You have my sympathy - been there and done that. If there is a real problem, rather than a clash of personalities, others will soon see when no one wants to volunteer to help.
My friend took her son out of our local school (we had tremendous problems with the new headteacher) and put him into another school. He can't make new friends. It would have been better if she'd left him where he was.
So if the leader wants everything done his way, well,then,let him get on with it.

2007-03-19 01:12:22 · answer #5 · answered by True Blue Brit 7 · 2 1

taking you son away to another pack will not stop this leader from behaving so badly. is there an overall leader you can have a word with. perhaps you can get other unhappy parents and there children together and form a meeting with this pushy person and explain to them that their behavior is not on.if this doesn't work preform industrial action and tell this person that you are all going on strike until he treats you and your children better.

2007-03-19 01:12:51 · answer #6 · answered by fushia 5 · 0 1

Some schools have multiple packs due to size..maybe they have another group?
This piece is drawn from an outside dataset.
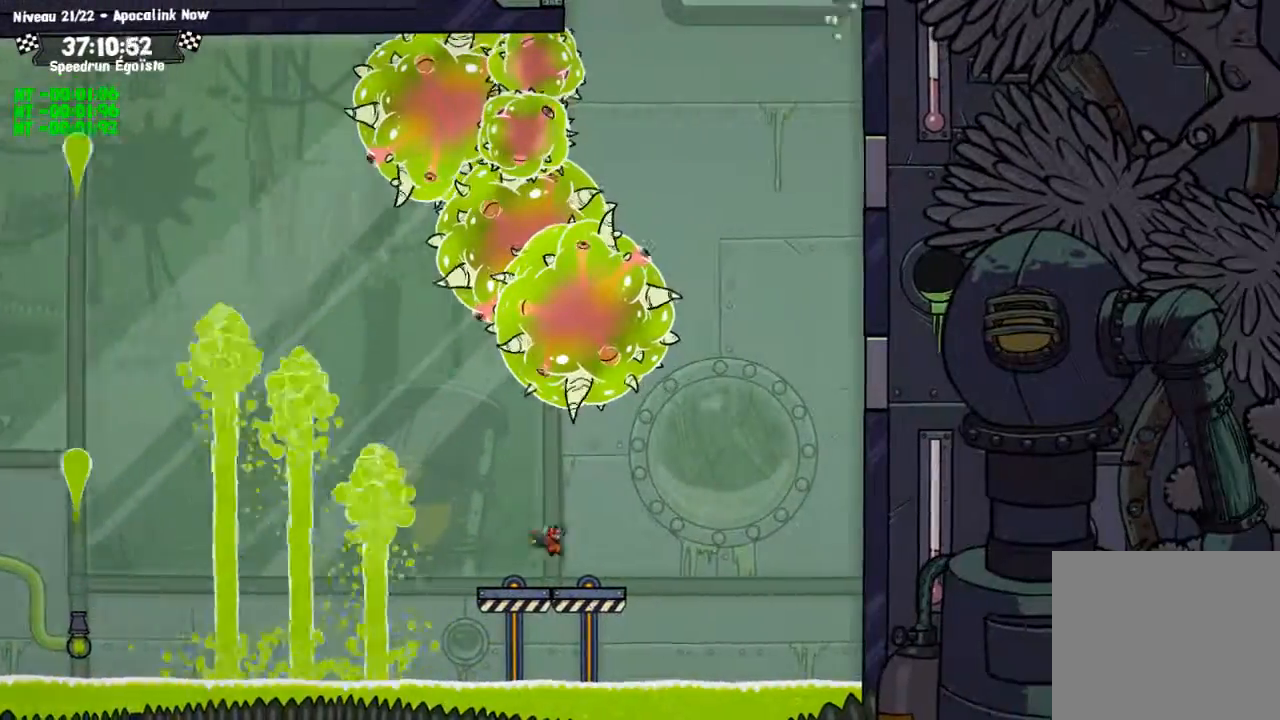
{"buttons": [], "left_stick": "center", "right_stick": "center", "events": [[33, "TRIANGLE", "down"], [267, "TRIANGLE", "up"], [400, "left_stick", "center"]]}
Also, if you have a pentecostal church around you, (Assemblies of God), they should have a Royal Rangers, which is the Church's equivalent to boy scouts. They do all the same things just at a church setting. You need to do what is best for you guys. Your son goes to school with these kids, he doesn't have to do all of his extra curriculars with them as well. Maybe branching out into say the church, or another activity will help your son make more friends.

(ps. Royal Rangers do badges and all of the other activities Boy Scouts do, plus you do not have to be a member of the church for your son to go. Usually it is on a wed or thurs night)

2007-03-19 01:11:28 · answer #7 · answered by TrixyLoo 5 · 1 3

Let your son complete this level.
When the next level starts, see if you can get him into another pack.

You said he's new. With all of the new things he's doing, he'll burn out, his wife will get mad, and he will calm down.

Just let it go until the next level.